What does a dental procedure involve?  

 Your pet will have a physical exam, bloodwork if necessary and an intravenous catheter before anaesthesia is given.  After your pet is anaesthetised they will be constantly monitored by a trained veterinary nurse to reduce the risk of any complications.   

The equipment used in-clinic is very similar to that used by your dentist. 

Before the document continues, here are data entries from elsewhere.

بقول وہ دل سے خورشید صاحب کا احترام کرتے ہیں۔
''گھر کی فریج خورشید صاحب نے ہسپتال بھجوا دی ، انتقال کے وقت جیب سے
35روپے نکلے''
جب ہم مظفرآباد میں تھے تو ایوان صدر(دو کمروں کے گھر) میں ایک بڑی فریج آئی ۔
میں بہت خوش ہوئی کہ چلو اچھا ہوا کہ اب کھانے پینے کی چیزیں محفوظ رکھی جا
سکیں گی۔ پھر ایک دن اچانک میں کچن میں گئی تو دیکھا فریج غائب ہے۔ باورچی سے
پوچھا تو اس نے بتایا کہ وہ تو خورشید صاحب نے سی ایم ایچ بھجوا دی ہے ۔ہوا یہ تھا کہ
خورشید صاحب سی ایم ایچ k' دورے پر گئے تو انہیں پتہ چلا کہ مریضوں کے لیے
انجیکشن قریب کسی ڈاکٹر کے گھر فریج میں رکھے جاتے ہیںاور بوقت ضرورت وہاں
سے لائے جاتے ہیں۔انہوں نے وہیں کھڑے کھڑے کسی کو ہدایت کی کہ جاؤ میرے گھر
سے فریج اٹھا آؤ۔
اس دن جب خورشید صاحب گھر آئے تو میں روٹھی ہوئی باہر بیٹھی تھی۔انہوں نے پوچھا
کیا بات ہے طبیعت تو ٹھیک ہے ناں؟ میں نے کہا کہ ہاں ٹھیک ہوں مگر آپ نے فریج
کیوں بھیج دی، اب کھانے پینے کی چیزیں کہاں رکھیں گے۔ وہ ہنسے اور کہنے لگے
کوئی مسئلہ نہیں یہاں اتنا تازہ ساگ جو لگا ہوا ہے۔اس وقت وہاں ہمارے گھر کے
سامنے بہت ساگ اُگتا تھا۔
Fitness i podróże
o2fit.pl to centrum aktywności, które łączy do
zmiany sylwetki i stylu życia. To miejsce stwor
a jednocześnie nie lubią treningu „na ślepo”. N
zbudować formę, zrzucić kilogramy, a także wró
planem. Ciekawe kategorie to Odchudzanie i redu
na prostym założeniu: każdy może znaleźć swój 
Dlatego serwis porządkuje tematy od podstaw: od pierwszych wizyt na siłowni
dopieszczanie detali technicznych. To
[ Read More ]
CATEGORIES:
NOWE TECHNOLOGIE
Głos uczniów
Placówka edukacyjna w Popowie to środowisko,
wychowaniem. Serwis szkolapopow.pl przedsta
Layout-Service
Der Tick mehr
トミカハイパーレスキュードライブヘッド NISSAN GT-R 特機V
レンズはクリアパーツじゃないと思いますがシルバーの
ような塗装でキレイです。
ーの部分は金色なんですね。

Steps of the dental procedure done by the veterinarian 

  1. Remove the majority of the plaque and tartar with forceps. 
  2. Use Periodontal Probe to check individual tooth health, under gum surface health.
  3. All unhealthy teeth or loose teeth are extracted. 
  4. An Ultrasonic Scaler (works like a mini-jackhammer) is then used to remove all cemented on plaque and tartar above and below gum-line.
  5. All teeth are then polished smooth to reduce build-up of plaque in the future. 


Why, when I go to my dentist I get fillings to save teeth, but my pet has teeth removed? 

For Dogs:  Firstly; do you chew on sticks, bones, or play tug of war with your mouth?  I didn't think so!  Fillings in your mouth are not designed to withstand these kinds of forces.  We as vets do have access to equipment to provide fillings and will advise their use whenever appropriate.  The main reason we remove teeth in dogs is due to loosening of the periodontal ligament (what holds the tooth in place).  Once this is loose; due to genetics, tartar build-up or infection, there is no way to repair that. 

Cats are not people. OR dogs.  Their teeth are shaped very differently.  Our teeth are flat and almost square, theirs are sharp and pointy.  They are also prone to lesions where the surface enamel dissolves (FORL disease) and this causes severe pain that that area.  The tooth also becomes thinner than normal and sometimes will snap in half. 


How will my pet eat if several teeth are extracted?  

This is a concern for many people, however, removing diseased teeth is actually better for your pet. Missing a tooth is much better than having a painful tooth!  In many cases, once the diseased teeth are removed the pet actually eats better because the pain and infection are gone!   

My cat/dog still eats fine and the teeth are bad;is he/she in pain?  

Animals have a strong natural instinct to hide their pain.  By the time they quit eating, the pain is more severe than the will to survive and eat.  Normal eating is not a reliable indicator of pain.  Ask our veterinarian to evaluate the mouth of your pet and demonstrate if pain or infection is present.  


Is my pet too old for a dental procedure?  

Pets are never too old to have pain and infection treated.  Most clients state a major positive change in pets behaviour after their dental disease is appropriately treated.